The next talk was by Furong Huang, Ph.D. Candidate, UC Irvine (Winner of MLconf Industry Impact Student Research Award) on Discovery of Latent Factors in High-dimensional Data Using Tensor Methods: A vector is a 1-dimensional object, a matrix is a 2-d object and a tensor is a 3-d or higher dimensional object (visualise a Rubic’s cube). A tensor captures 3rd order moments or triple-wise relationships amongst objects. In her research, Furong uses tensor decomposition to uncover hidden variables in high-d space. Tensor decomposition is further shown to provide stabler inference and can be used in place of MCMC sampling which can be slow or Variational Inference that operates over a non-convex likelihood and can be unstable. Both MCMC and VI are common techniques used to infer model parameters in a Bayesian probabilistic setting.

The next talk was by Jennifer Marsman, Principal Developer Evangelist, Microsoft on Using EEG and Azure Machine Learning to Perform Lie Detection: Jennifer showed off how her lie detector works runtime. For this she used the EPOC headset from Emotiv (another female-run company) to capture EEG brain waves from participants. A set of yes-no questions were asked to participants from where Jennifer created her labelled training set. This was then used as input to a binary classifier that predicted whether a particular answer was a lie or not. She demonstrated the lie-detector on Microsoft’s Azure ML platform. Download the MS Azure ML algorithm cheat sheet.
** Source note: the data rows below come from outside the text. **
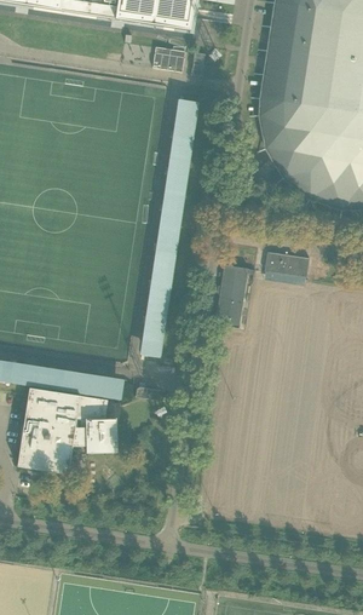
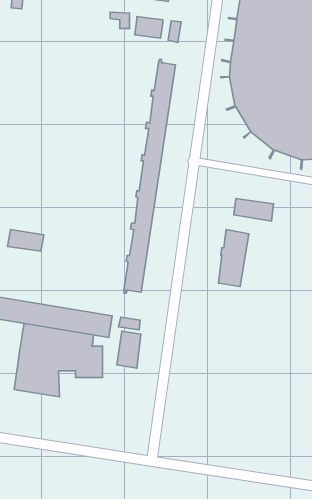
building: [214,260,248,324] -> [219,229,249,287]
building: none -> [7,229,44,251]
building: none -> [117,331,141,368]

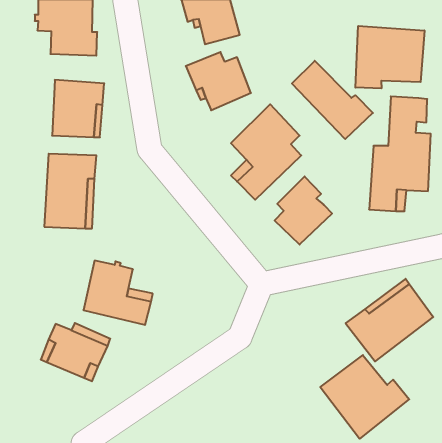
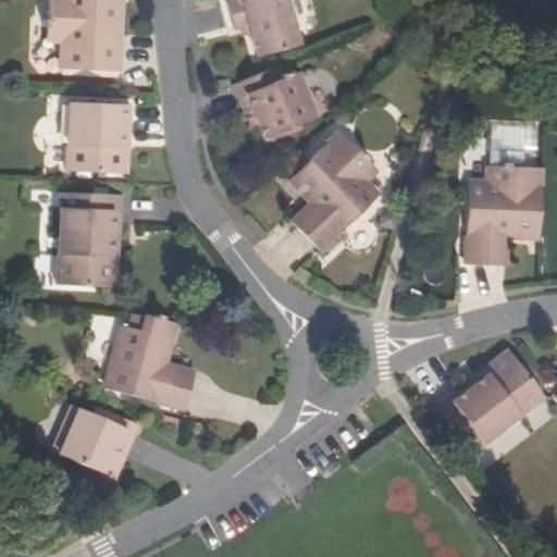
building: [355,26,424,88] -> none
building: [292,61,373,139] -> none
building: [275,176,332,245] -> none
building: [320,355,409,439] -> none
The next talk was by Mathias Brandewinder, Software Engineer & Data Scientist, Clear Lines Consulting on Scripts that Scale with F# and mbrace.io: Most interacting scripting languages tend to get slow whilst processing large amounts of data. Mathias introduces Microsoft’s F# which is an open-source Meta language. F# brings the best of both SCALA and Python. F# along with mbrace.io, enable scalable cloud programming, for example on the Azure cloud.
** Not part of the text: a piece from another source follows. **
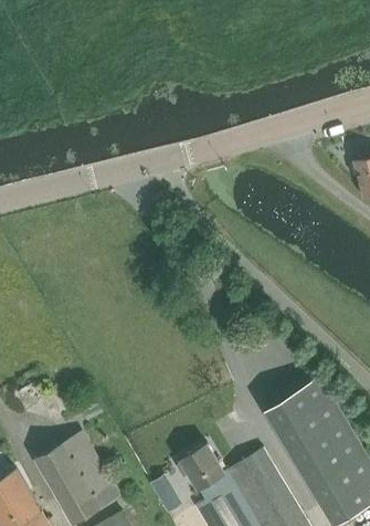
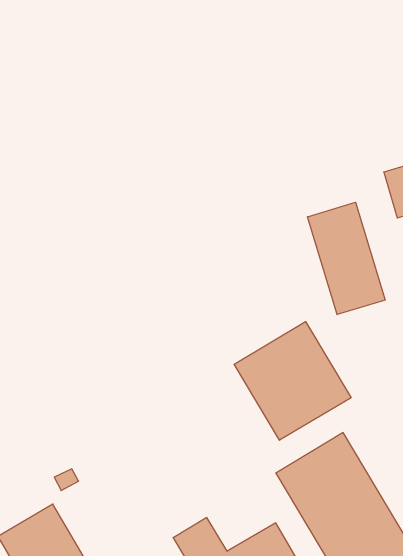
building: none -> [307,202,385,315]
building: none -> [234,322,351,440]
The next talk was by Sergei Vassilvitskii, Research Scientist, Google on Teaching K-Means New Tricks: Sergei delves into how to make good-old k-means run on large datasets. He introduces k-means++ that does not fully rely on random initialisation of the cluster centres, rather start by choosing k* (where k* > k) centres, cluster and then recluster the clusters to get k clusters. There is a tradeoff between memory and number of iterations but still kmeans++ offers significant power than the naive kmeans.